Most common type of animal rain
- Who
- Fish
- What
- 78 total number
- Where
- Not Applicable
- When
- 2025
The most commonly mentioned type of animal in reports of anomalous rain is fish. In his 1946 review of the subject "Rains of Fishes – Myth or Fact?", ichthyologist E W Gudger counted 78 documented rains of fishes throughout history, going back to Ancient Greece. There have been numerous additional cases since then, including at least seven in the last 10 years. GWR's meteorology consultant, Randall Cerveny, has collected hundreds of reports of anomalous rainfalls, that also include frogs, beans, worms, toads, spiders, rice, snails, crayfish, jelly, seeds, sand-eels, snakes, coins, clams and beetles.
The exact mechanism that causes these events isn't definitely proven, but the most commonly accepted explanation is that waterspouts (a weather phenomenon similar to a tornado) pull fish from bodies of water and fling them high into the sky.
An important advance in our understanding of this phenomenon came about in 1947. On the morning of 23 October, marine biologist Alexander Bajkov and his wife Virginia were eating breakfast in a diner in Marksville, Louisiana, USA, when their waitress came over to their table and told them it was raining fish outside.

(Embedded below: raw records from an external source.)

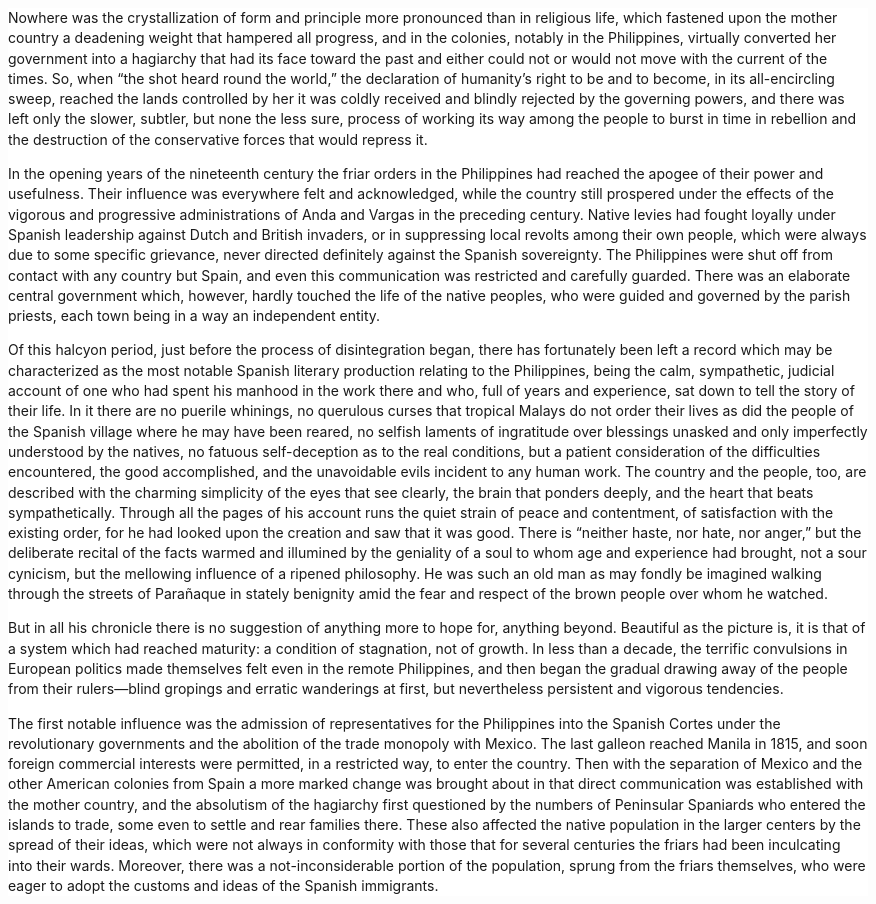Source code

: Nowhere was the crystallization of form and principle more pronounced than in religious life, which fastened upon the mother country a deadening weight that hampered all progress, and in the colonies, notably in the Philippines, virtually converted her government into a hagiarchy that had its face toward the past and either could not or would not move with the current of the times. So, when “the shot heard round the world,” the declaration of humanity’s right to be and to become, in its all-encircling sweep, reached the lands controlled by her it was coldly received and blindly rejected by the governing powers, and there was left only the slower, subtler, but none the less sure, process of working its way among the people to burst in time in rebellion and the destruction of the conservative forces that would repress it.

In the opening years of the nineteenth century the friar orders in the Philippines had reached the apogee of their power and usefulness. Their influence was everywhere felt and acknowledged, while the country still prospered under the effects of the vigorous and progressive administrations of Anda and Vargas in the preceding century. Native levies had fought loyally under Spanish leadership against Dutch and British invaders, or in suppressing local revolts among their own people, which were always due to some specific grievance, never directed definitely against the Spanish sovereignty. The Philippines were shut off from contact with any country but Spain, and even this communication was restricted and carefully guarded. There was an elaborate central government which, however, hardly touched the life of the native peoples, who were guided and governed by the parish priests, each town being in a way an independent entity.

Of this halcyon period, just before the process of disintegration began, there has fortunately been left a record which may be characterized as the most notable Spanish literary production relating to the Philippines, being the calm, sympathetic, judicial account of one who had spent his manhood in the work there and who, full of years and experience, sat down to tell the story of their life. In it there are no puerile whinings, no querulous curses that tropical Malays do not order their lives as did the people of the Spanish village where he may have been reared, no selfish laments of ingratitude over blessings unasked and only imperfectly understood by the natives, no fatuous self-deception as to the real conditions, but a patient consideration of the difficulties encountered, the good accomplished, and the unavoidable evils incident to any human work. The country and the people, too, are described with the charming simplicity of the eyes that see clearly, the brain that ponders deeply, and the heart that beats sympathetically. Through all the pages of his account runs the quiet strain of peace and contentment, of satisfaction with the existing order, for he had looked upon the creation and saw that it was good. There is “neither haste, nor hate, nor anger,” but the deliberate recital of the facts warmed and illumined by the geniality of a soul to whom age and experience had brought, not a sour cynicism, but the mellowing influence of a ripened philosophy. He was such an old man as may fondly be imagined walking through the streets of Parañaque in stately benignity amid the fear and respect of the brown people over whom he watched.

But in all his chronicle there is no suggestion of anything more to hope for, anything beyond. Beautiful as the picture is, it is that of a system which had reached maturity: a condition of stagnation, not of growth. In less than a decade, the terrific convulsions in European politics made themselves felt even in the remote Philippines, and then began the gradual drawing away of the people from their rulers—blind gropings and erratic wanderings at first, but nevertheless persistent and vigorous tendencies.

The first notable influence was the admission of representatives for the Philippines into the Spanish Cortes under the revolutionary governments and the abolition of the trade monopoly with Mexico. The last galleon reached Manila in 1815, and soon foreign commercial interests were permitted, in a restricted way, to enter the country. Then with the separation of Mexico and the other American colonies from Spain a more marked change was brought about in that direct communication was established with the mother country, and the absolutism of the hagiarchy first questioned by the numbers of Peninsular Spaniards who entered the islands to trade, some even to settle and rear families there. These also affected the native population in the larger centers by the spread of their ideas, which were not always in conformity with those that for several centuries the friars had been inculcating into their wards. Moreover, there was a not-inconsiderable portion of the population, sprung from the friars themselves, who were eager to adopt the customs and ideas of the Spanish immigrants.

Bajkov immediately rushed out to document the phenomenon. He estimated that there was a fish for roughly every square yard in an area around 1,000 ft (304.8 m) long and 80 ft (24.4 m) wide. The fish were all recognizable as freshwater species, native to the rivers and bayous of the area (Marksville is located near the confluence of the Atchafalaya, Mississippi and Red Rivers). Most of the fish were large-mouth black bass (micropterus salmoides), goggle-eye (chaenobryttus coronarius), sunfish (lepomis), minnows, and hickory shad (pomolobus medtocris).
Conversations with locals confirmed that there had been numerous small tornadoes and waterspouts sighted in the area over the preceding few days, and it was concluded that the fish must have been carried up into the air by a powerful updraft.